Saved entries
-*-*-

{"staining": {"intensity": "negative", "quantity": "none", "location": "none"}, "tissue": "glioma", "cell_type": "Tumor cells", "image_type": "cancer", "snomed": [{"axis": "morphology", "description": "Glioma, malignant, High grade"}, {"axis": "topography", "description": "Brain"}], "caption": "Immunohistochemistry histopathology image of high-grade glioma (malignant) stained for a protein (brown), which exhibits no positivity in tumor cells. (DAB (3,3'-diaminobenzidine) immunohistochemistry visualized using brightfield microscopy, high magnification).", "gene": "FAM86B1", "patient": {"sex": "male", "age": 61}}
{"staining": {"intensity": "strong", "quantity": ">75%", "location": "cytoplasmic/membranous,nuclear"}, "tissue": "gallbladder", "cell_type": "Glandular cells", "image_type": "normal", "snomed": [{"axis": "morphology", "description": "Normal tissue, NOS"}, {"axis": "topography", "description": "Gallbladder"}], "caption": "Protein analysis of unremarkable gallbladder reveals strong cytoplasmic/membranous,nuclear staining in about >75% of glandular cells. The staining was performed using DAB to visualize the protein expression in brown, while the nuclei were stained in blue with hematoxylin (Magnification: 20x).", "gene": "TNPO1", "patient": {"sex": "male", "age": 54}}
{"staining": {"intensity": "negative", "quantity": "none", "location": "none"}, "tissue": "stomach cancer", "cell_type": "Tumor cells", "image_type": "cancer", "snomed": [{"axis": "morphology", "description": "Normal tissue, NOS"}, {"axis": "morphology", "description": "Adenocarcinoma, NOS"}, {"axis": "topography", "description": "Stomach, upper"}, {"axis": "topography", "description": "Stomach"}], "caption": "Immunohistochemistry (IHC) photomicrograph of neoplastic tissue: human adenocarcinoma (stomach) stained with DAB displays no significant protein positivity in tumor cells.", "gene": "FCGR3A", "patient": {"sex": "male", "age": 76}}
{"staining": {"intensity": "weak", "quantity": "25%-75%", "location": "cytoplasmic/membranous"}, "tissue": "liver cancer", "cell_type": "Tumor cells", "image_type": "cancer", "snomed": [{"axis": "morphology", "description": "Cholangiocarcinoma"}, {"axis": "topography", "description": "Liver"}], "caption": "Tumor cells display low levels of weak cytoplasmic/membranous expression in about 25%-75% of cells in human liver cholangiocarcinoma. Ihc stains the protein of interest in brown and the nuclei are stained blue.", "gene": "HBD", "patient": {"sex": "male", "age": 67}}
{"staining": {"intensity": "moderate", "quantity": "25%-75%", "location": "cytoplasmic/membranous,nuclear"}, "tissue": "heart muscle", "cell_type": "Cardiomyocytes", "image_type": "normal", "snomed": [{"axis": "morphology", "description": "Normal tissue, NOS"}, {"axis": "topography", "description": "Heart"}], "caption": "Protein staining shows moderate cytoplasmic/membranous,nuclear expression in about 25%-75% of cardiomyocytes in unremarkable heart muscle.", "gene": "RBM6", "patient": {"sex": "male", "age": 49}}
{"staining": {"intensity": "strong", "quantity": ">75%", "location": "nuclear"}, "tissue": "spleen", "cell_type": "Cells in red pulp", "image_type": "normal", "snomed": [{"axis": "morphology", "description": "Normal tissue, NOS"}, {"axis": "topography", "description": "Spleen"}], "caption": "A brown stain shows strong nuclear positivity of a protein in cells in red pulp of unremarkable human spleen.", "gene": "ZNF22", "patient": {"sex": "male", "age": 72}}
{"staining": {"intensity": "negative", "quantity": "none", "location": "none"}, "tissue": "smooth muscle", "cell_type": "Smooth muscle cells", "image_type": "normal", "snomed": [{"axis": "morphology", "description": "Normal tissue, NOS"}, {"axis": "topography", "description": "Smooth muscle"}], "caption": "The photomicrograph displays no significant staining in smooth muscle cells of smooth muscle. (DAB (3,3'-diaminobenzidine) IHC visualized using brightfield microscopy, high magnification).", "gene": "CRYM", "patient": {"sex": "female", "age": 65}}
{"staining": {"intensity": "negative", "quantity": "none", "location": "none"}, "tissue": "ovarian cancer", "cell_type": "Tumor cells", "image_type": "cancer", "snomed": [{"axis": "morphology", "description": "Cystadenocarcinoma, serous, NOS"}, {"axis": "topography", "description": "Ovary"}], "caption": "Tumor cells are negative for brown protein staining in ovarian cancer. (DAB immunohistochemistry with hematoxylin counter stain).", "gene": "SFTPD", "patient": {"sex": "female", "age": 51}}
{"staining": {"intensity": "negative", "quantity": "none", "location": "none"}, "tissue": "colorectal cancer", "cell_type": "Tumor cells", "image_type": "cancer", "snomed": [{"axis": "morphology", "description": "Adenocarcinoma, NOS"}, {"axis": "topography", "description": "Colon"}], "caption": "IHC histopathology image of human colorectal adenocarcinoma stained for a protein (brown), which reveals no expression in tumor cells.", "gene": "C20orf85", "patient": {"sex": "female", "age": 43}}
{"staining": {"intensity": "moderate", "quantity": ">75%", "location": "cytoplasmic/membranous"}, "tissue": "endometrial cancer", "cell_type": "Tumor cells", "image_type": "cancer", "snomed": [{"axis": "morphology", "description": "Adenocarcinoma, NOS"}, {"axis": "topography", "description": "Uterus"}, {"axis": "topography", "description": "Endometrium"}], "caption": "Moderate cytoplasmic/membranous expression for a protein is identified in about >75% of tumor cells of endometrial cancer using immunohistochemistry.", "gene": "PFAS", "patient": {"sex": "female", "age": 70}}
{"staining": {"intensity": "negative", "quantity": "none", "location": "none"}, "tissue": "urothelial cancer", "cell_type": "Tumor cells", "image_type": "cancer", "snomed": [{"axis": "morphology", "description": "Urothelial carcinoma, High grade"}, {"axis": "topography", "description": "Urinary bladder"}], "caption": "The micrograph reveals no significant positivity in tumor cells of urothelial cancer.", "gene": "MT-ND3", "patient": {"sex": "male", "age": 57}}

-*-*-

### WHAT YOU SHOULD DO
Here the output must be the lines above from the line with "analysis of unremarkable" to the line with "(IHC) photomicrograph of", both included, duplicated word for word and nothing else.

### WRITTEN RESPONSE
{"staining": {"intensity": "strong", "quantity": ">75%", "location": "cytoplasmic/membranous,nuclear"}, "tissue": "gallbladder", "cell_type": "Glandular cells", "image_type": "normal", "snomed": [{"axis": "morphology", "description": "Normal tissue, NOS"}, {"axis": "topography", "description": "Gallbladder"}], "caption": "Protein analysis of unremarkable gallbladder reveals strong cytoplasmic/membranous,nuclear staining in about >75% of glandular cells. The staining was performed using DAB to visualize the protein expression in brown, while the nuclei were stained in blue with hematoxylin (Magnification: 20x).", "gene": "TNPO1", "patient": {"sex": "male", "age": 54}}
{"staining": {"intensity": "negative", "quantity": "none", "location": "none"}, "tissue": "stomach cancer", "cell_type": "Tumor cells", "image_type": "cancer", "snomed": [{"axis": "morphology", "description": "Normal tissue, NOS"}, {"axis": "morphology", "description": "Adenocarcinoma, NOS"}, {"axis": "topography", "description": "Stomach, upper"}, {"axis": "topography", "description": "Stomach"}], "caption": "Immunohistochemistry (IHC) photomicrograph of neoplastic tissue: human adenocarcinoma (stomach) stained with DAB displays no significant protein positivity in tumor cells.", "gene": "FCGR3A", "patient": {"sex": "male", "age": 76}}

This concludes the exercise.